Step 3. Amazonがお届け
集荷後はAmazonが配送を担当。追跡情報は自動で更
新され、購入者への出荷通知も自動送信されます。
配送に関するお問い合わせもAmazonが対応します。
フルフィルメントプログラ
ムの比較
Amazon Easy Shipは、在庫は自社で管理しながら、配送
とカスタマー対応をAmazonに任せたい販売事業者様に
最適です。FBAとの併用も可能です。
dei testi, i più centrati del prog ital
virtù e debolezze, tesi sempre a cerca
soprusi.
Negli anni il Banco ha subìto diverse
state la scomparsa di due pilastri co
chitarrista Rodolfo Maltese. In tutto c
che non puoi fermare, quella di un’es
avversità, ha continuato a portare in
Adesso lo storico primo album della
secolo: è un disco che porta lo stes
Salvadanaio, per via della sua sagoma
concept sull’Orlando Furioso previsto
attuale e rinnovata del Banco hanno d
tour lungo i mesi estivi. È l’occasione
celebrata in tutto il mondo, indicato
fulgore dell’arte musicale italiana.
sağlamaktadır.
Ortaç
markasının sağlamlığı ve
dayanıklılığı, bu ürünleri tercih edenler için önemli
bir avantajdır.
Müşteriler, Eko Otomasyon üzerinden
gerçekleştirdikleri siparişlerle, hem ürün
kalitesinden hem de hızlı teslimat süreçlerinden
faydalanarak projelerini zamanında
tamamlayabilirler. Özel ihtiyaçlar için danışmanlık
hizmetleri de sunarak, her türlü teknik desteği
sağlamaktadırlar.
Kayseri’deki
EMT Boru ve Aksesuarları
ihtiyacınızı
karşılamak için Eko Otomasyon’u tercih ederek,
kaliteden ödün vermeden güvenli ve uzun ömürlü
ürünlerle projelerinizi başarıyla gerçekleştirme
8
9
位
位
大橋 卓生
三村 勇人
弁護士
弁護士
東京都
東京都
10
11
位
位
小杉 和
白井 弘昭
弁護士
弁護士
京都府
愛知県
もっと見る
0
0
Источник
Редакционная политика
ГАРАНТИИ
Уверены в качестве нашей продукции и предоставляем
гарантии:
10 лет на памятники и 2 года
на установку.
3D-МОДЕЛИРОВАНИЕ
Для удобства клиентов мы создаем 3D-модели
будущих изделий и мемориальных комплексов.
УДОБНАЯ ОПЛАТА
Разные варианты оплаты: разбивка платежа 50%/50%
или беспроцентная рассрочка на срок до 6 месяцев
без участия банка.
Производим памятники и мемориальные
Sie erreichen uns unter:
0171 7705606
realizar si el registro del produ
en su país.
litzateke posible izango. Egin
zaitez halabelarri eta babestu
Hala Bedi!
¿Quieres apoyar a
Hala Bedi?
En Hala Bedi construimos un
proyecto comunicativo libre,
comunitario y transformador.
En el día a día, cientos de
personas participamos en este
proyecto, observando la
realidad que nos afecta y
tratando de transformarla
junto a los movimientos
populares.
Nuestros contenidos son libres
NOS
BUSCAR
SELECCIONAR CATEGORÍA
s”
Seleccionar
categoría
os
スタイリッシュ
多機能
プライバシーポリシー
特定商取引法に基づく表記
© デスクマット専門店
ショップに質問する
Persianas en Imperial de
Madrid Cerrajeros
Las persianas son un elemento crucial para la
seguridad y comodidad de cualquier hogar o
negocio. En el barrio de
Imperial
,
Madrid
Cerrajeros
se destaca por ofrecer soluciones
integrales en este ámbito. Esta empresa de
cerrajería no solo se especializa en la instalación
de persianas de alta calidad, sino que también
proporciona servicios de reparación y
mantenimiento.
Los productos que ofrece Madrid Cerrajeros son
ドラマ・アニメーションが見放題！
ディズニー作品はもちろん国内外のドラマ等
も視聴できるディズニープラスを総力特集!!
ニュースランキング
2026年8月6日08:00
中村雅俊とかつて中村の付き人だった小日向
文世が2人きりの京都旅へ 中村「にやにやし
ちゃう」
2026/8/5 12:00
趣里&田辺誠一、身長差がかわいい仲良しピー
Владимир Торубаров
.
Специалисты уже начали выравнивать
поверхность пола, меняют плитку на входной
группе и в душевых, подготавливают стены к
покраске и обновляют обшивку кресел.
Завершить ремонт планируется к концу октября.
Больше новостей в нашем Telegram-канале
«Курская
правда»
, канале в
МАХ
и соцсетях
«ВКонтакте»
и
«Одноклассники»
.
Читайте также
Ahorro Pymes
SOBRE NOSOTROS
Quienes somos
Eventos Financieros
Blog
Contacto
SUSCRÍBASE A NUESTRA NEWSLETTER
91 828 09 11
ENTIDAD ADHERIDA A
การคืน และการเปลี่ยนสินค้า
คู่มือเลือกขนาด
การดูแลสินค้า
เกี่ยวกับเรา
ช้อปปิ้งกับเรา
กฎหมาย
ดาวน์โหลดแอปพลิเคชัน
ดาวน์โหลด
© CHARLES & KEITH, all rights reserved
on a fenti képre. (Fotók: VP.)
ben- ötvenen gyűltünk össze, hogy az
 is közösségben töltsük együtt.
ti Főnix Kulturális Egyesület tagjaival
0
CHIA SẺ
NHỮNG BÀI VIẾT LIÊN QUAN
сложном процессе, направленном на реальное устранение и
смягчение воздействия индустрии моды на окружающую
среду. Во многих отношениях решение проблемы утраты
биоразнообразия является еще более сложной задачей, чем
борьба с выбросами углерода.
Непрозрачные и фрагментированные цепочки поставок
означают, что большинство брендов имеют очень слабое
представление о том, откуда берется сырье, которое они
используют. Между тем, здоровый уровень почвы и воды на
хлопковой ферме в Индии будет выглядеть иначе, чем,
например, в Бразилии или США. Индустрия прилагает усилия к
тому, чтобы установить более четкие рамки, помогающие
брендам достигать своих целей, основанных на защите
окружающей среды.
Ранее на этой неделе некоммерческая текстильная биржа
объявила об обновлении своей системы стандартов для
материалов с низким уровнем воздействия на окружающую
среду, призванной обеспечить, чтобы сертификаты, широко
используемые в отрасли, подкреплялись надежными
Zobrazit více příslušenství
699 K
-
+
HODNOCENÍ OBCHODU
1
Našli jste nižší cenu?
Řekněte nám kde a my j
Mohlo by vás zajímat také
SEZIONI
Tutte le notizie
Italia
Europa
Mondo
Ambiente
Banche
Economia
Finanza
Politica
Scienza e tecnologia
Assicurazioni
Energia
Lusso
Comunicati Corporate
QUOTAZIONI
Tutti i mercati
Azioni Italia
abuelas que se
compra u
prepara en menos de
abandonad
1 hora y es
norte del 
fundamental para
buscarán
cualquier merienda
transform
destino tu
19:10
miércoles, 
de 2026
........
→ TASK
Look back at the entries above. Retype the line with "seguridad y comodidad de cualquier hogar o", the line with "เกี่ยวกับเรา", and all lines in between.

→ TASK SOLUTION
seguridad y comodidad de cualquier hogar o
negocio. En el barrio de
Imperial
,
Madrid
Cerrajeros
se destaca por ofrecer soluciones
integrales en este ámbito. Esta empresa de
cerrajería no solo se especializa en la instalación
de persianas de alta calidad, sino que también
proporciona servicios de reparación y
mantenimiento.
Los productos que ofrece Madrid Cerrajeros son
ドラマ・アニメーションが見放題！
ディズニー作品はもちろん国内外のドラマ等
も視聴できるディズニープラスを総力特集!!
ニュースランキング
2026年8月6日08:00
中村雅俊とかつて中村の付き人だった小日向
文世が2人きりの京都旅へ 中村「にやにやし
ちゃう」
2026/8/5 12:00
趣里&田辺誠一、身長差がかわいい仲良しピー
Владимир Торубаров
.
Специалисты уже начали выравнивать
поверхность пола, меняют плитку на входной
группе и в душевых, подготавливают стены к
покраске и обновляют обшивку кресел.
Завершить ремонт планируется к концу октября.
Больше новостей в нашем Telegram-канале
«Курская
правда»
, канале в
МАХ
и соцсетях
«ВКонтакте»
и
«Одноклассники»
.
Читайте также
Ahorro Pymes
SOBRE NOSOTROS
Quienes somos
Eventos Financieros
Blog
Contacto
SUSCRÍBASE A NUESTRA NEWSLETTER
91 828 09 11
ENTIDAD ADHERIDA A
การคืน และการเปลี่ยนสินค้า
คู่มือเลือกขนาด
การดูแลสินค้า
เกี่ยวกับเรา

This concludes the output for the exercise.